What do you reckon? he appeared to be riding a slightly lower cadence than other riders at a slow pace in the keirin and is then finishing at ~70kph at, what 120 rpm?, so that would mean a 53/11 or so? yikes.


----------



## Tim Bennet. (19 Aug 2008)

Hugh Porter said it was 'over 100 inches' but by how much I don't know!


----------



## Greenbank (19 Aug 2008)

pjm said:


> What do you reckon? he appeared to be riding a slightly lower cadence than other riders at a slow pace in the keirin and is then finishing at ~70kph at, what 120 rpm?, so that would mean a 53/11 or so? yikes.



53/11 at 120rpm on 20mm tyres would be 72.4kph. 

That's a 125.9" gear.


----------



## dodgy (19 Aug 2008)

But they do way more than 120rpm


----------



## MrGrumpy (19 Aug 2008)

pjm said:


> What do you reckon? he appeared to be riding a slightly lower cadence than other riders at a slow pace in the keirin and is then finishing at ~70kph at, what 120 rpm?, so that would mean a 53/11 or so? yikes.




safe to say its a big fooker and doubt anyone on here could get it upto that speed even going downhill !!


----------



## rustychisel (20 Aug 2008)

Mike Turtur (he oughtta know) said last night he'd been down into the pits and had a look at Hoy's bike.
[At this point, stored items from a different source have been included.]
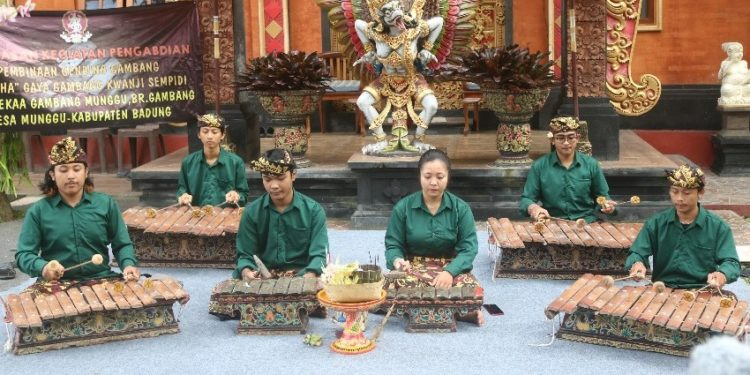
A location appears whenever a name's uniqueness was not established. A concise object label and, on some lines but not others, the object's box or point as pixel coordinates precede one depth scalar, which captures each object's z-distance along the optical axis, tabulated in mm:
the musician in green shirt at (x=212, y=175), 7352
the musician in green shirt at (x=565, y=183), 6805
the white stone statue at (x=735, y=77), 10461
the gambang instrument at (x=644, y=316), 4730
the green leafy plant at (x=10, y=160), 8859
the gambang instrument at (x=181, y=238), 6891
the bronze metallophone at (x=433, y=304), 5340
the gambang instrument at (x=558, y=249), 6367
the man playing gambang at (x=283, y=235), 5645
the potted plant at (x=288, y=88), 8656
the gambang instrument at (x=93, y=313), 5094
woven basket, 4785
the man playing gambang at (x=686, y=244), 5203
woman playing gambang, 5609
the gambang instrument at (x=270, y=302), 5348
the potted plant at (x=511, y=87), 8289
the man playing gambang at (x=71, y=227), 5410
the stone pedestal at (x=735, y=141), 10562
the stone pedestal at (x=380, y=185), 8445
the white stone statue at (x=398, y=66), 8312
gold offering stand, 5021
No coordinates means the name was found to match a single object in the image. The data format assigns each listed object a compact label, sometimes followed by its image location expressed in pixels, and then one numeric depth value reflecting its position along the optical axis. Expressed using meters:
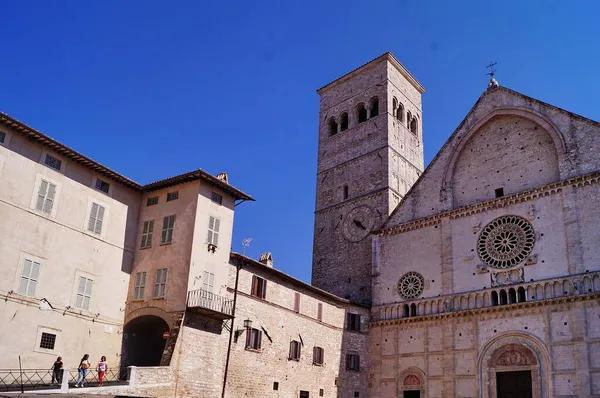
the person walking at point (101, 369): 20.95
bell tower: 38.19
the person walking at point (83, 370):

For the sprint it was 52 x 14 = 100".


----------



## Greenbank (20 Aug 2008)

Which is just over 150rpm at 70kph.


----------



## rootes (28 Aug 2008)

either way man hoy is an animal!


----------



## urbanfatboy (5 Sep 2008)

i read, that it was 'about the same as (top gear) 10th' on your old racer


----------